### REQUEST
Write out all these items again, replacing "locality" with "site" and keeping everything else the same. Leave out the pictures.

### INPUT RECORDS
____________________

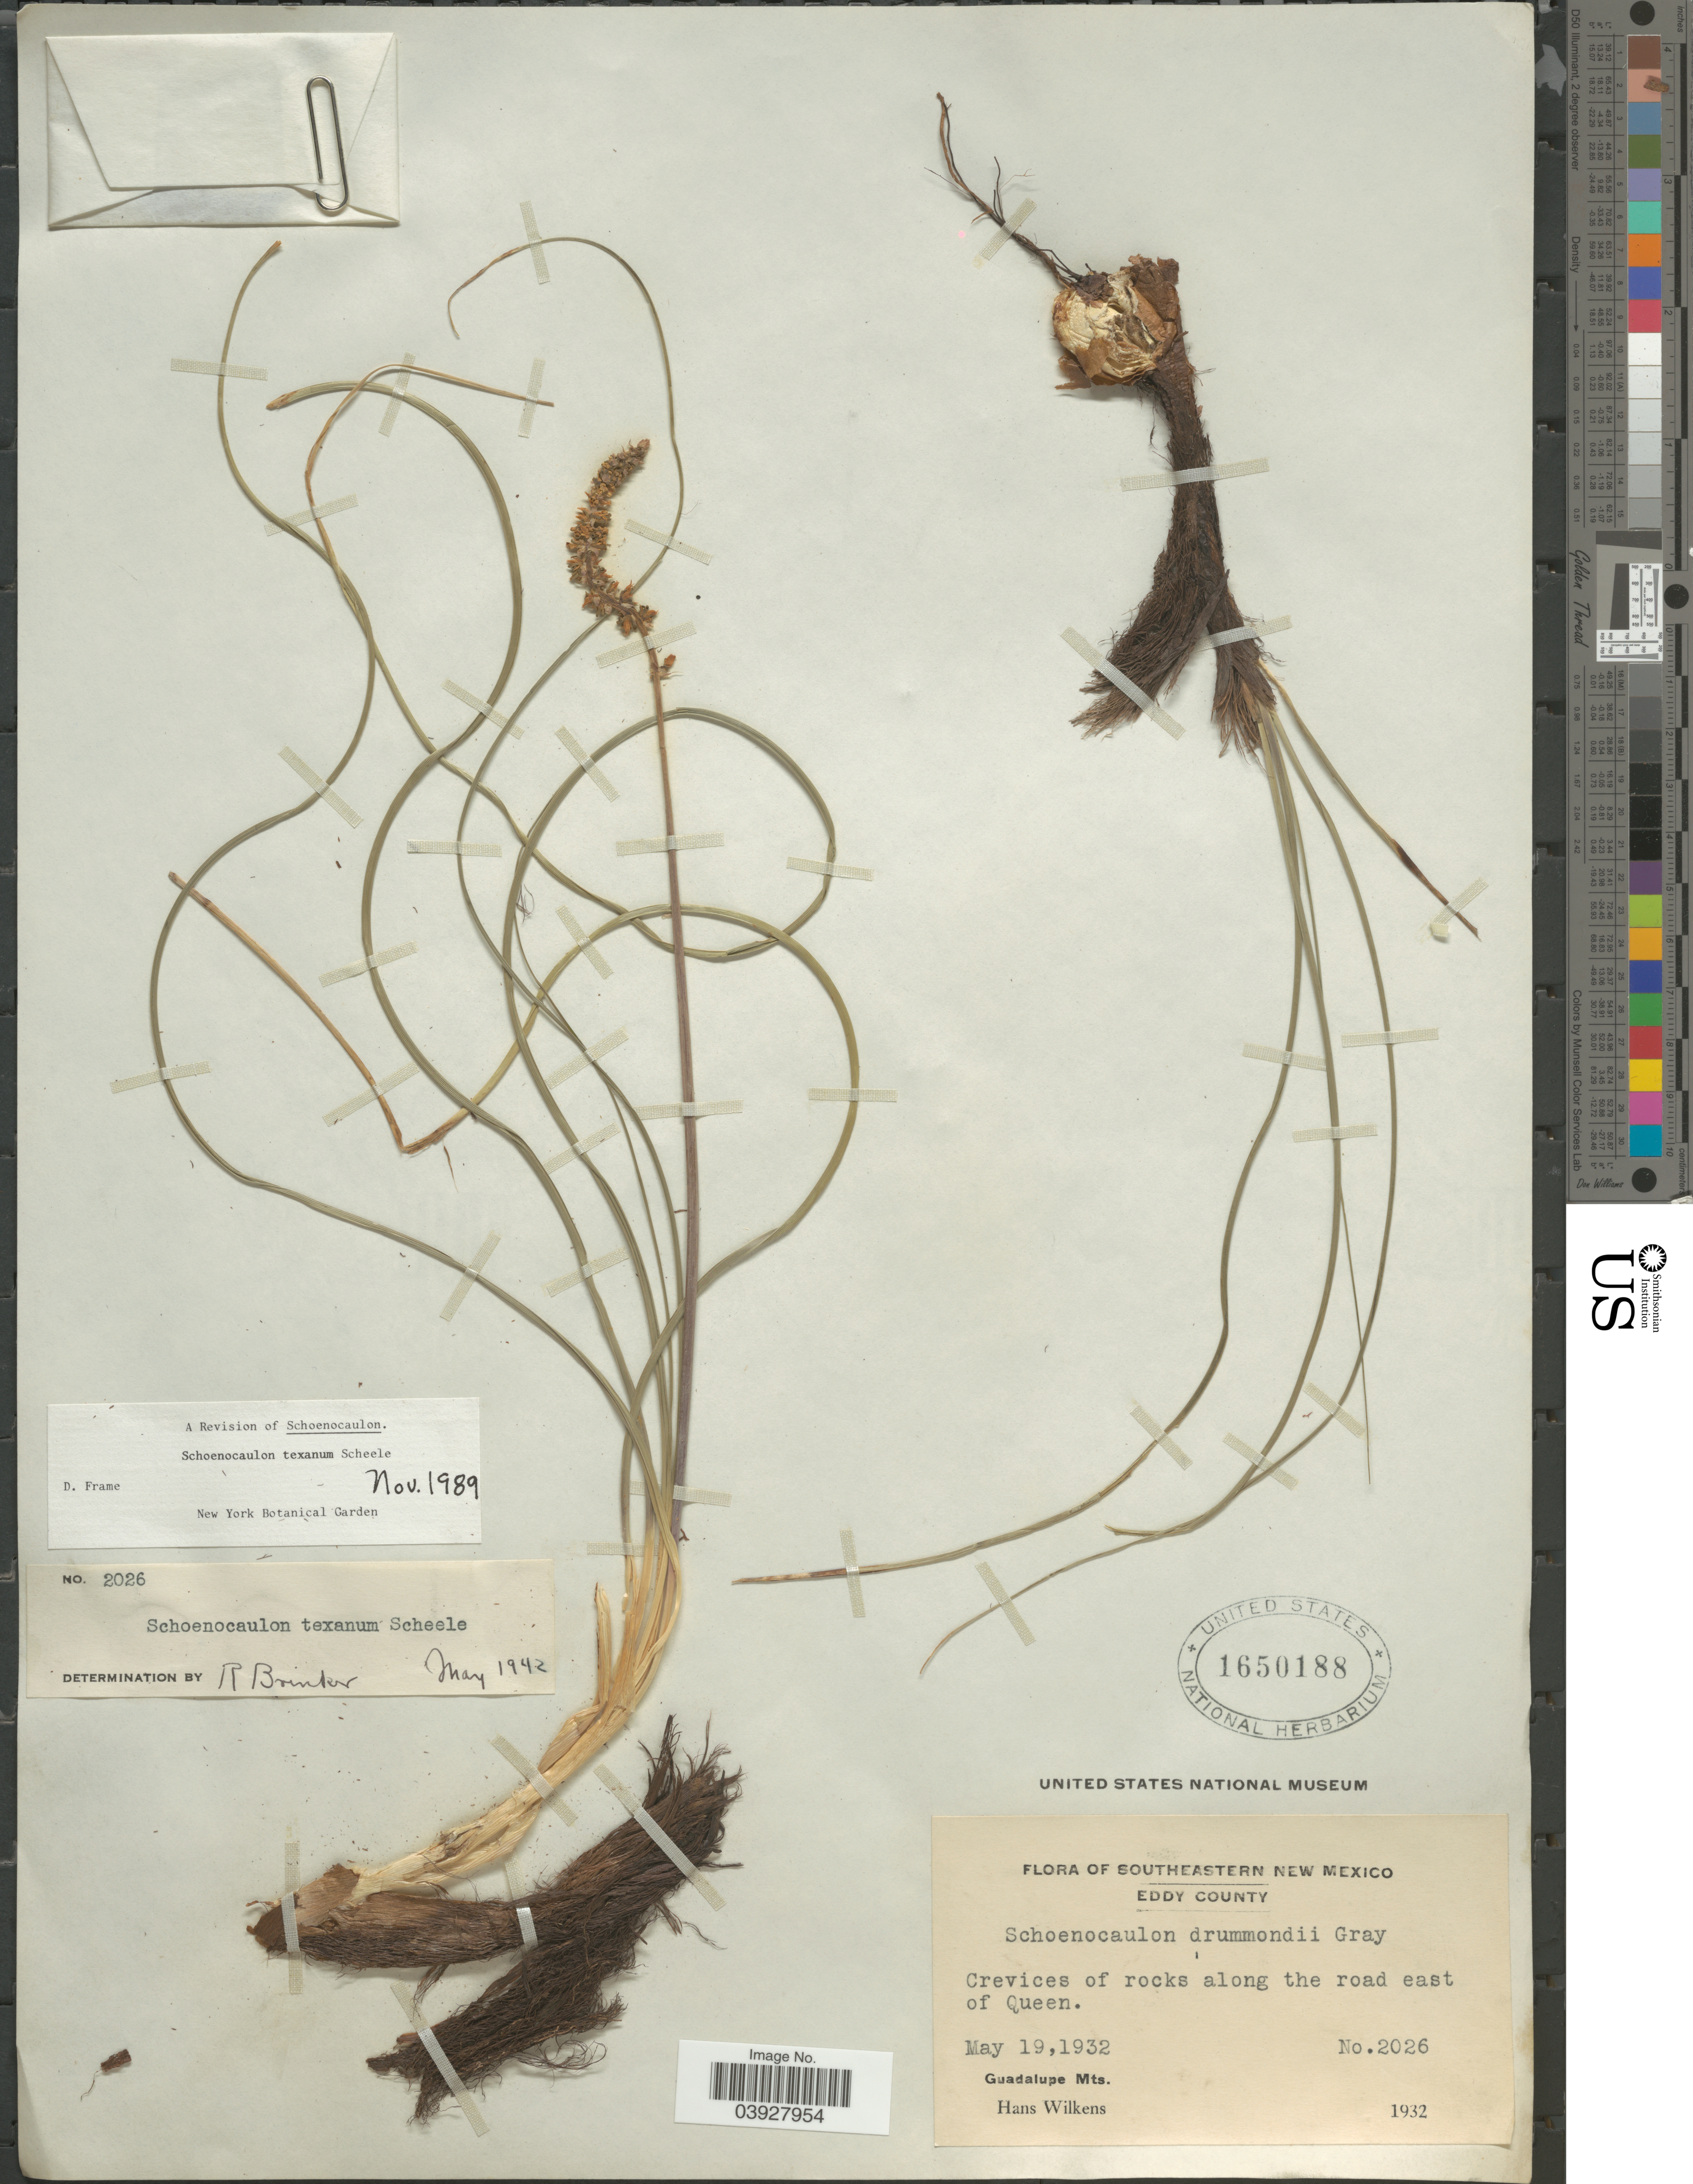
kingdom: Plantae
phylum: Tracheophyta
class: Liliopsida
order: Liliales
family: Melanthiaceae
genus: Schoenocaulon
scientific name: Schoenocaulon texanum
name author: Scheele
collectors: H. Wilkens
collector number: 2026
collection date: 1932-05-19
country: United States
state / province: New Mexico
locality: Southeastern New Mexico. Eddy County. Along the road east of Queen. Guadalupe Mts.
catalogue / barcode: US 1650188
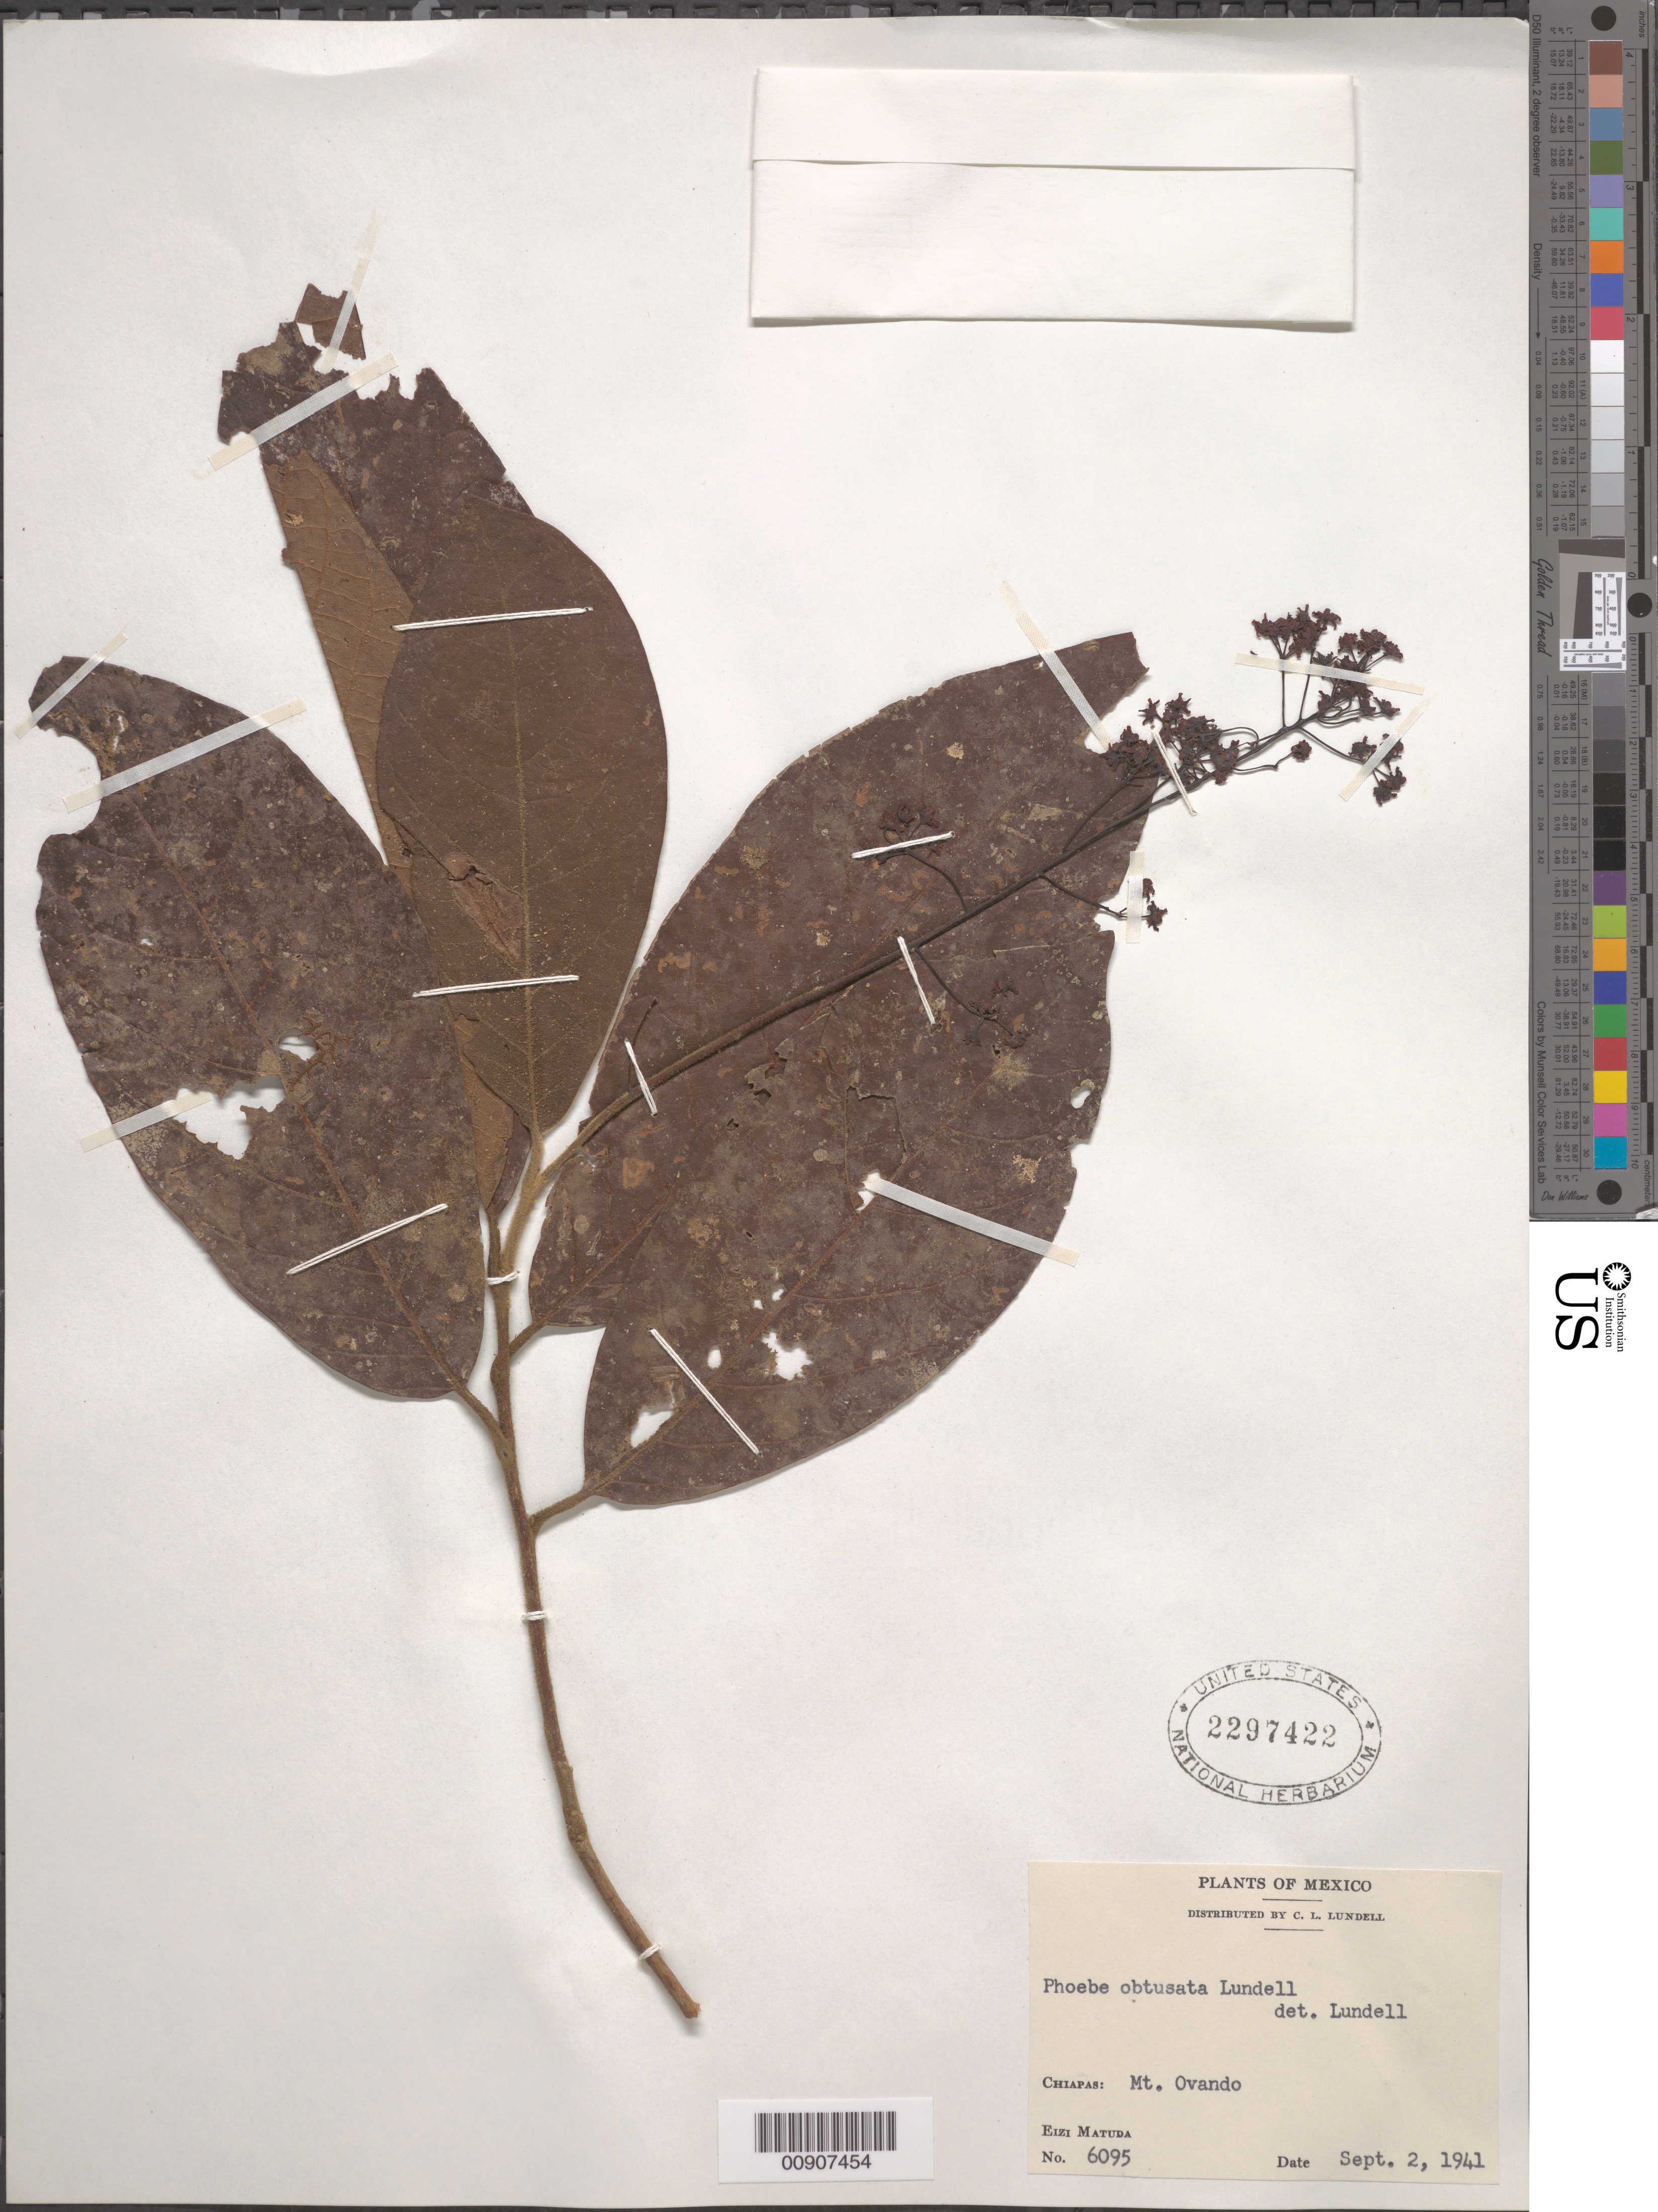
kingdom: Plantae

____________________

### REPLY
kingdom: Plantae
phylum: Tracheophyta
class: Liliopsida
order: Liliales
family: Melanthiaceae
genus: Schoenocaulon
scientific name: Schoenocaulon texanum
name author: Scheele
collectors: H. Wilkens
collector number: 2026
collection date: 1932-05-19
country: United States
state / province: New Mexico
site: Southeastern New Mexico. Eddy County. Along the road east of Queen. Guadalupe Mts.
catalogue / barcode: US 1650188
kingdom: Plantae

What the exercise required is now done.